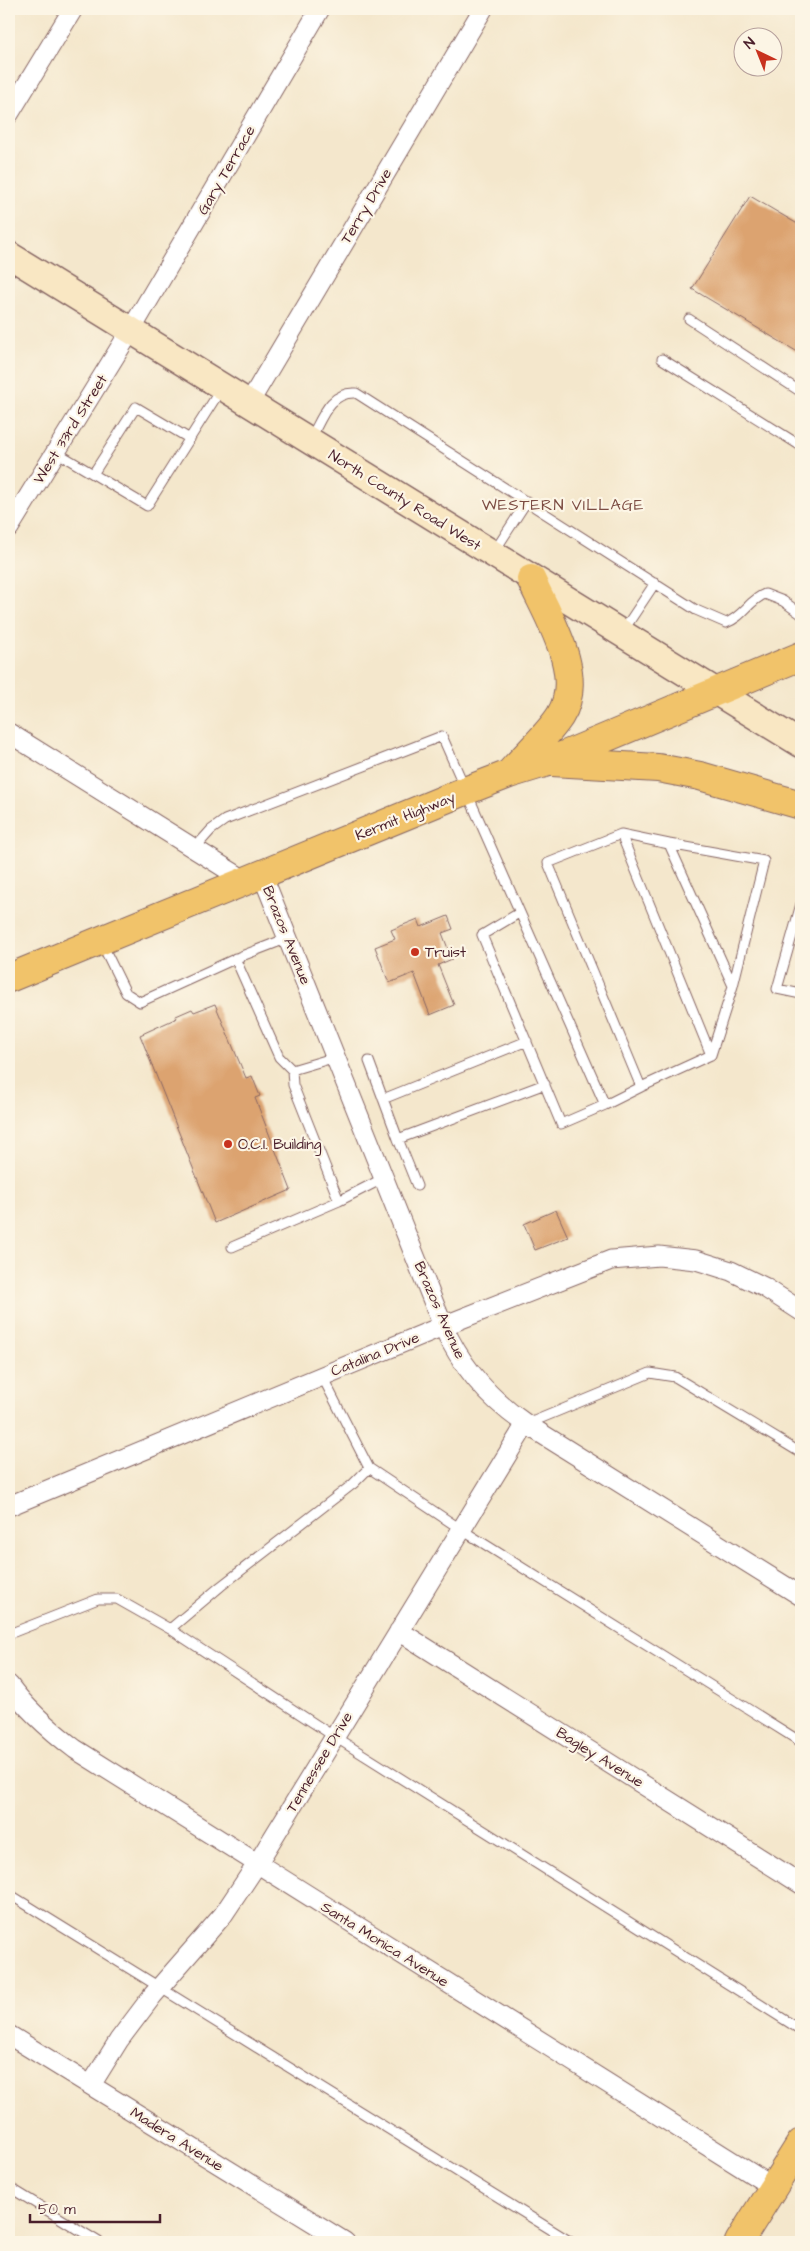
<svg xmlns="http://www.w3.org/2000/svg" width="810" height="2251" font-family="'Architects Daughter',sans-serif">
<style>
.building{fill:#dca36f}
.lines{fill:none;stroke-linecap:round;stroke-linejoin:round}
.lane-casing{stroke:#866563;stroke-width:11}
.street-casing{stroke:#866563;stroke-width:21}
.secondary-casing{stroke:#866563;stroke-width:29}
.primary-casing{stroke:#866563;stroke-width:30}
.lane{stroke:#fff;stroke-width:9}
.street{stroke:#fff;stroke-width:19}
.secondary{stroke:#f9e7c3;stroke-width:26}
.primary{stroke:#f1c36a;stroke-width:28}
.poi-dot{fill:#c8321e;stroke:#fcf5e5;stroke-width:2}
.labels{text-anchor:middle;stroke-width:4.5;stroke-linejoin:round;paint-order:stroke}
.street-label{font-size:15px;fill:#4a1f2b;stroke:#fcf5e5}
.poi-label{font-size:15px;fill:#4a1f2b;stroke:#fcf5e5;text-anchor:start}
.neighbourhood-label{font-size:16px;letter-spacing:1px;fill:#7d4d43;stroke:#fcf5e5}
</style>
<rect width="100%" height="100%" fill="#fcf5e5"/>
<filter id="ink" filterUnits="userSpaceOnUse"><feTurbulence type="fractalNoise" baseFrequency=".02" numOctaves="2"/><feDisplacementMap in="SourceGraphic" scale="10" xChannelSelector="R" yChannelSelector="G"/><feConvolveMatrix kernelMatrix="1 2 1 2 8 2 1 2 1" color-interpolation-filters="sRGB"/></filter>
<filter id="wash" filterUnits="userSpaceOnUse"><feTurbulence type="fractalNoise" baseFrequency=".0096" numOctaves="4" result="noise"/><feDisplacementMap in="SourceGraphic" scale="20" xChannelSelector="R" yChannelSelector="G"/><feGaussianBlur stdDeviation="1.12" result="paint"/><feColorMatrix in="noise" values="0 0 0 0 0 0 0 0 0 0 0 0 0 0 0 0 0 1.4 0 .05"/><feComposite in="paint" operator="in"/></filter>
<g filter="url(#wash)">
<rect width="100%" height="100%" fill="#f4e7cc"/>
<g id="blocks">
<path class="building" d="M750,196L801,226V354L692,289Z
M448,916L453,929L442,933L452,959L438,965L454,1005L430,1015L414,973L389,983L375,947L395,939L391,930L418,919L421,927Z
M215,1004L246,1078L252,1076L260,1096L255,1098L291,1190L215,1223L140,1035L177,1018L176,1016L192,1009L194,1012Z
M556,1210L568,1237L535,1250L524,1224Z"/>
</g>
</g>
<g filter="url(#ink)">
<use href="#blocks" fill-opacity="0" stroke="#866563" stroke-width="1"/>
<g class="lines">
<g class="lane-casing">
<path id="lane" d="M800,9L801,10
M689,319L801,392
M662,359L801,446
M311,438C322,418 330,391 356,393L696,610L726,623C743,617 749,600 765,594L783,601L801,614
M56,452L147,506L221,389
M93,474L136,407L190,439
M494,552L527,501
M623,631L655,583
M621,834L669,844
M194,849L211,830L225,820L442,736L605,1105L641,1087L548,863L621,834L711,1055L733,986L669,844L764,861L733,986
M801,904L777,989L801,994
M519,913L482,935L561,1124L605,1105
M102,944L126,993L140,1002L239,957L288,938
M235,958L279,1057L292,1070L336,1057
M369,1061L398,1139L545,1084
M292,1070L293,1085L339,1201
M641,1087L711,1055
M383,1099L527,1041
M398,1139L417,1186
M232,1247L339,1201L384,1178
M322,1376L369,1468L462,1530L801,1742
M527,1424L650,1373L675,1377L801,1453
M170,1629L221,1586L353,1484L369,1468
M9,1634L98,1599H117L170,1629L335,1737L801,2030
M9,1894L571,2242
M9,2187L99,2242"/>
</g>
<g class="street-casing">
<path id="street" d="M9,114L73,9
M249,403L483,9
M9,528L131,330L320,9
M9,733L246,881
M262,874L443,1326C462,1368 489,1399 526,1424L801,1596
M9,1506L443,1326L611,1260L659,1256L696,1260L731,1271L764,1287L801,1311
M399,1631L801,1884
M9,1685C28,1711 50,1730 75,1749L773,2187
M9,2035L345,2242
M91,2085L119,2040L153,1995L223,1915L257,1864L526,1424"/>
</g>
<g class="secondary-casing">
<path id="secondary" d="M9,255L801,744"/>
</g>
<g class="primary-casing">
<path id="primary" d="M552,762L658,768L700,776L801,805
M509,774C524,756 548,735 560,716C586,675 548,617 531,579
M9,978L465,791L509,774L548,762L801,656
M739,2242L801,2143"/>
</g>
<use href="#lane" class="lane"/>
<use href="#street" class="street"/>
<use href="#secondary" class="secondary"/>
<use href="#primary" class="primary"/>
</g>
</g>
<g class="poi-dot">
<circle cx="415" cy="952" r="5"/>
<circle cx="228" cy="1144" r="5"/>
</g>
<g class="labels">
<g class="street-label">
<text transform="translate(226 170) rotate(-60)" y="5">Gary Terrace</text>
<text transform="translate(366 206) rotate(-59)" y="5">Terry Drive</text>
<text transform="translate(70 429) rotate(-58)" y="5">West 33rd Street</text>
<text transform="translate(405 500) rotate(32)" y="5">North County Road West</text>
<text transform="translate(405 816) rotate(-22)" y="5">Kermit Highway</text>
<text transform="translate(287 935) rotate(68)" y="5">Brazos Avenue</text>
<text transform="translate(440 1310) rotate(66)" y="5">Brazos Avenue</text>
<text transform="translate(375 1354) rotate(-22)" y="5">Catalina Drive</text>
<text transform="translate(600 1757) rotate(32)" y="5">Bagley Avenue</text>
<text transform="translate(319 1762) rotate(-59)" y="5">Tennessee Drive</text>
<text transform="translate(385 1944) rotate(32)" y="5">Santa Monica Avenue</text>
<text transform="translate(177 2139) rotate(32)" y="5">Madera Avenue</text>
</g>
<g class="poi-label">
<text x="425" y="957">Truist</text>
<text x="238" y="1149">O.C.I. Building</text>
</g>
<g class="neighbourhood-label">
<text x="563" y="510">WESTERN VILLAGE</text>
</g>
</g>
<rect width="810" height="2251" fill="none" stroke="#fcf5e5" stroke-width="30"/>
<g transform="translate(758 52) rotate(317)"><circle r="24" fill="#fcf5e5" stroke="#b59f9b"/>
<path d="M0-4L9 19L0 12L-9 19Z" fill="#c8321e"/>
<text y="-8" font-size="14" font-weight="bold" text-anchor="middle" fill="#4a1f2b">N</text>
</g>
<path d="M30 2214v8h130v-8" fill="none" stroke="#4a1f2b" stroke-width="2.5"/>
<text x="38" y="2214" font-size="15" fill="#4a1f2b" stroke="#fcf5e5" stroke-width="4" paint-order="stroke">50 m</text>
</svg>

■ ■ ■ ■ ■

Go through the material and copy out every line with "none" in it.

Task answer:
.lines{fill:none;stroke-linecap:round;stroke-linejoin:round}
<rect width="810" height="2251" fill="none" stroke="#fcf5e5" stroke-width="30"/>
<path d="M30 2214v8h130v-8" fill="none" stroke="#4a1f2b" stroke-width="2.5"/>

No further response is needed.